The Justice Department announced Friday evening that Associate Attorney General Rachel Brand will be leaving her job in the coming weeks to take a position in the private sector. A source told NPR that Brand, who was sworn in last May, has been in talks about becoming the top lawyer at Walmart.
Other sources said Brand has chafed for months at the limits of her post at DOJ. President Trump has repeatedly attacked the law enforcement agency and sought to cast doubt on special counsel Robert Mueller's investigation into possible ties between Russia and the Trump campaign.
Her role at the Justice Department was doubly important because Attorney General Jeff Sessions has recused himself from the Russia investigation, given his role with the Trump campaign. That left Deputy Attorney General Rod Rosenstein overseeing Mueller's investigation, and Trump and GOP allies have attacked Rosenstein at times.
Scrutiny of Rosenstein from conservatives allied with Trump escalated last week after a Republican memo authored by House intelligence committee Chairman Devin Nunes, R-Calif., detailed how Justice Department and FBI officials including Rosenstein authorized surveillance on Trump campaign foreign policy adviser Carter Page, who had contact with Russians.
Asked last Friday after the memo's release whether he still had confidence in Rosenstein, Trump responded, "You figure that one out," raising the specter he might fire the deputy attorney general. However, the White House quickly denied any plans to remove Rosenstein. But if he was let go, that would have left Brand next in line to oversee Mueller's investigation, among Rosenstein's other responsibilities.
"The men and women of the Department of Justice impress me every day," Brand said in a statement. "I am proud of what we have been able to accomplish over my time here. I want to thank Attorney General Sessions for his leadership over this Department. I've seen firsthand his commitment to the rule of law and to keeping the American people safe."
Sessions also praised her work, calling her a "lawyer's lawyer."
"I know the entire Department of Justice will miss her, but we join together in congratulating her on this new opportunity in the private sector. She will always remain a part of the Department of Justice family," Sessions said in a statement.
Brand is an expert in national security and helped defend the administration's efforts to renew a foreign surveillance law. But she had a relatively small staff and a portfolio of issues that focused mostly on civil litigation, civil rights and other issues. In recent months, Brand delivered speeches in the administration's fight against human trafficking.

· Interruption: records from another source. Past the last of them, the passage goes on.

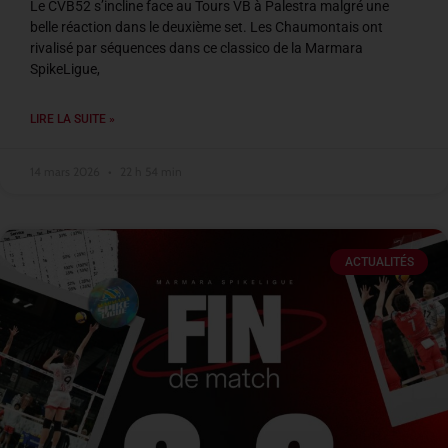
Le CVB52 s’incline face au Tours VB à Palestra malgré une
belle réaction dans le deuxième set. Les Chaumontais ont
rivalisé par séquences dans ce classico de la Marmara
SpikeLigue,
LIRE LA SUITE »
14 mars 2026
22 h 54 min
ACTUALITÉS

Her office oversees the Antitrust Division, the Civil Division, the Environment and Natural Resources Division, the Tax Division, the Office of Justice Programs, the Community Oriented Policing Services, the Community Relations Service, the Office of Dispute Resolution, the Office of Violence Against Women, the Office of Information and Privacy, the Executive Office for United States Trustees and the Foreign Claims Settlement Commission.
Brand was also a top Justice Department official in the George W. Bush administration, helping pick nominees for federal judgeships. And she previously clerked for Supreme Court Justice Anthony Kennedy.
"Rachel Brand is a lawyer of the highest caliber and integrity. I was proud to work for her in the Bush administration when she ran the Justice Department's Office of Legal Policy and was proud to call her a colleague at [George Mason University's] Scalia Law School," national security expert and adjunct law professor Jamil Jaffer told NPR. "I'm certain that she'll do great things going forward and will be in public service again in the near future."
The news of Brand's departure was first reported by the New York Times.